[Start of section]

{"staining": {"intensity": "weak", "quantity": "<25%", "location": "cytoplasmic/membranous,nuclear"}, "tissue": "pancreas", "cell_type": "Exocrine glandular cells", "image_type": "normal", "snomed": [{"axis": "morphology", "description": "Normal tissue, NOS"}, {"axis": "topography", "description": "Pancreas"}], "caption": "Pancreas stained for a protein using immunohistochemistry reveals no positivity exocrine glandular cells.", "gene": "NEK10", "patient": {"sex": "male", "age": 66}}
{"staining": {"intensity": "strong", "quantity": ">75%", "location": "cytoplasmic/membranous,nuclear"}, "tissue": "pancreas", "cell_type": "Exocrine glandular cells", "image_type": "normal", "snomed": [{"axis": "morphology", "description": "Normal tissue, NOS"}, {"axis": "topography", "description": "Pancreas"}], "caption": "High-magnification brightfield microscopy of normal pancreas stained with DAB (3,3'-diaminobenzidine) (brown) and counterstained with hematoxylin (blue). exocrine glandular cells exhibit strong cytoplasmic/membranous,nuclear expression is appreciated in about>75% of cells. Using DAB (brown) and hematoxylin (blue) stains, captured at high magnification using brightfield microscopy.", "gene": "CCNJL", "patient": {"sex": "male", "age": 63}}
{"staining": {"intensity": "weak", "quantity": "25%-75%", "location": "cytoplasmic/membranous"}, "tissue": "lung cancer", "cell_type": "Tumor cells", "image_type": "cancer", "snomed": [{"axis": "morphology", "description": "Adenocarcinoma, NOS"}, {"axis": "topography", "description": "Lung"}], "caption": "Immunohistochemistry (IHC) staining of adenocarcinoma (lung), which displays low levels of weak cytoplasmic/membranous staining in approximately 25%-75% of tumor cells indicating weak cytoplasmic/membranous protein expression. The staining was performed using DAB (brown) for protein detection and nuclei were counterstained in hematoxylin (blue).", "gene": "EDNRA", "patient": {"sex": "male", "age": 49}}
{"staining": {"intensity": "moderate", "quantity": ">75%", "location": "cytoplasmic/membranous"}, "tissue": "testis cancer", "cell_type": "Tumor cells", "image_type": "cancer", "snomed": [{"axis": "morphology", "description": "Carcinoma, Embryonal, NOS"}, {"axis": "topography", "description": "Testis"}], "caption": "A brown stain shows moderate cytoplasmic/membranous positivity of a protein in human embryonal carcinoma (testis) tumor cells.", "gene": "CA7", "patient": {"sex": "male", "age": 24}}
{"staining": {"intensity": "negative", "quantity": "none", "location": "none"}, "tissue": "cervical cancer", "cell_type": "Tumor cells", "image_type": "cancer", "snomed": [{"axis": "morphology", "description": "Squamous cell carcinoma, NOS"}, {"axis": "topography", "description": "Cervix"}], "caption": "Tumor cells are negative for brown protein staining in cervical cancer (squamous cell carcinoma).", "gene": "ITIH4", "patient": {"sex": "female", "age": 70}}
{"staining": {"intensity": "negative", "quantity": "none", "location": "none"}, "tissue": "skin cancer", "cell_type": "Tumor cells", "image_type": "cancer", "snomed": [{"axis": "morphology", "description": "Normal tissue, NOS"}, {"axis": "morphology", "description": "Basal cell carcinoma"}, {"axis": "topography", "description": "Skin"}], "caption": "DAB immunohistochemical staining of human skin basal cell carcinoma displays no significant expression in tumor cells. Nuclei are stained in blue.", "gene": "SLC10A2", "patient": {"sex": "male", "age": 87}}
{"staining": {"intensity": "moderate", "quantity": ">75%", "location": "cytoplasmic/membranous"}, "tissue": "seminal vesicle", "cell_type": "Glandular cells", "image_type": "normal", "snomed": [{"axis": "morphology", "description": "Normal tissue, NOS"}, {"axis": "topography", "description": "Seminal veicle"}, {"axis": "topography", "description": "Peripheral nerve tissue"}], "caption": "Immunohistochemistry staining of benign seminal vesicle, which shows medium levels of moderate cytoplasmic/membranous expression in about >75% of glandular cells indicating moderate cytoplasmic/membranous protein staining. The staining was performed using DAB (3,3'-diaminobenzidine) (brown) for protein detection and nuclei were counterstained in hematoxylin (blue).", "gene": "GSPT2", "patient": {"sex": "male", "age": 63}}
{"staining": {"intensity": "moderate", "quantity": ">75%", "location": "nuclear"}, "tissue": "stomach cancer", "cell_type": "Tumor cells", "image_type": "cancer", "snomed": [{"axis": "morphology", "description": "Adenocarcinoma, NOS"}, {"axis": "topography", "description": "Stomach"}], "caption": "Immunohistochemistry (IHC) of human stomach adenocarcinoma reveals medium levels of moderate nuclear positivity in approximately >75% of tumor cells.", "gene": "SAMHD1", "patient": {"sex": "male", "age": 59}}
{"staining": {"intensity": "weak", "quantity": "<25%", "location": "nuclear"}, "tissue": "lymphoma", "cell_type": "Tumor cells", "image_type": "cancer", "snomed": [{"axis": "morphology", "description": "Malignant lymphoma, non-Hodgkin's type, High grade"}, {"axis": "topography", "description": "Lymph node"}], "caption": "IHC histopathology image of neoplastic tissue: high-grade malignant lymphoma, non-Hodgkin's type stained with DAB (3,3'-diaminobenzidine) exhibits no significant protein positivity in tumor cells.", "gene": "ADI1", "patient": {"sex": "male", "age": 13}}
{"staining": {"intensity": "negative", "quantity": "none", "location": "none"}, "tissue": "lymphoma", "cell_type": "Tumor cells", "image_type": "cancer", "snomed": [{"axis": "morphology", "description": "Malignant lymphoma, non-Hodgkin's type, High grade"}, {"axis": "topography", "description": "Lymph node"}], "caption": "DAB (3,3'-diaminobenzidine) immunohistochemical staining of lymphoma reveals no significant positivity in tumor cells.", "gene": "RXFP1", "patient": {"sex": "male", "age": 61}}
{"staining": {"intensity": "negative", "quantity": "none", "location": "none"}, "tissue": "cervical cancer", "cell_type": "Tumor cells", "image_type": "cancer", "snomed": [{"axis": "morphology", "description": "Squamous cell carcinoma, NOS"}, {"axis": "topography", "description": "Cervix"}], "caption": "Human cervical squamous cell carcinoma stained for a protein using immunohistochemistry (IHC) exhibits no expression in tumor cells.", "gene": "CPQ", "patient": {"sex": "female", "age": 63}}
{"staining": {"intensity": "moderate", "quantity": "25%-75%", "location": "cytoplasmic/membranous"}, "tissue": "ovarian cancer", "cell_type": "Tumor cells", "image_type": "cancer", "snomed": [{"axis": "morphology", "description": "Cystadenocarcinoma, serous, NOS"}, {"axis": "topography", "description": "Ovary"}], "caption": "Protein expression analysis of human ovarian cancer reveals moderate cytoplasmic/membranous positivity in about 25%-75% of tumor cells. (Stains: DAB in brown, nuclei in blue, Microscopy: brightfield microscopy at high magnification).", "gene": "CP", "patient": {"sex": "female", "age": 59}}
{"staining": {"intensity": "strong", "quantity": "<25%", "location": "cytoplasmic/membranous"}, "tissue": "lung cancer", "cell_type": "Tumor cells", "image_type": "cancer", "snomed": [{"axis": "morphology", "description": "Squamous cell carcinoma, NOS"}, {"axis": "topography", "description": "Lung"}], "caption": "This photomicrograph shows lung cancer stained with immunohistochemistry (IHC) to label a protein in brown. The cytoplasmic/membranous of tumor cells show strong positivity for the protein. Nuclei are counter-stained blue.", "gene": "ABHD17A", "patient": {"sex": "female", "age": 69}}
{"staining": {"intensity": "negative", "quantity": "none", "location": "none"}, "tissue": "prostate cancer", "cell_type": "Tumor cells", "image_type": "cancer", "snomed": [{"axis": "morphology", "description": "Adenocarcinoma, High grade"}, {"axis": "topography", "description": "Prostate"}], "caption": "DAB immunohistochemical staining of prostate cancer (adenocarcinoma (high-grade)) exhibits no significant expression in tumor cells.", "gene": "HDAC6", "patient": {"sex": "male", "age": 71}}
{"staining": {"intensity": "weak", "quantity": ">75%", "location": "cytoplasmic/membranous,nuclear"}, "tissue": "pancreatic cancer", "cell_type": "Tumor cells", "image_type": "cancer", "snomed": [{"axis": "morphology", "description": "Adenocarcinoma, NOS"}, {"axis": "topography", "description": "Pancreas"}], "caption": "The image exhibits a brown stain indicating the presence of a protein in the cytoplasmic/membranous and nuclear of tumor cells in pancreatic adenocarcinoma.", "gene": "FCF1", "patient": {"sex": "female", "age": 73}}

[End of section]

(PROBLEM STATEMENT) Locate the word "approximately" in the records above, and return each line that has it.

(RESPONSE)
{"staining": {"intensity": "weak", "quantity": "25%-75%", "location": "cytoplasmic/membranous"}, "tissue": "lung cancer", "cell_type": "Tumor cells", "image_type": "cancer", "snomed": [{"axis": "morphology", "description": "Adenocarcinoma, NOS"}, {"axis": "topography", "description": "Lung"}], "caption": "Immunohistochemistry (IHC) staining of adenocarcinoma (lung), which displays low levels of weak cytoplasmic/membranous staining in approximately 25%-75% of tumor cells indicating weak cytoplasmic/membranous protein expression. The staining was performed using DAB (brown) for protein detection and nuclei were counterstained in hematoxylin (blue).", "gene": "EDNRA", "patient": {"sex": "male", "age": 49}}
{"staining": {"intensity": "moderate", "quantity": ">75%", "location": "nuclear"}, "tissue": "stomach cancer", "cell_type": "Tumor cells", "image_type": "cancer", "snomed": [{"axis": "morphology", "description": "Adenocarcinoma, NOS"}, {"axis": "topography", "description": "Stomach"}], "caption": "Immunohistochemistry (IHC) of human stomach adenocarcinoma reveals medium levels of moderate nuclear positivity in approximately >75% of tumor cells.", "gene": "SAMHD1", "patient": {"sex": "male", "age": 59}}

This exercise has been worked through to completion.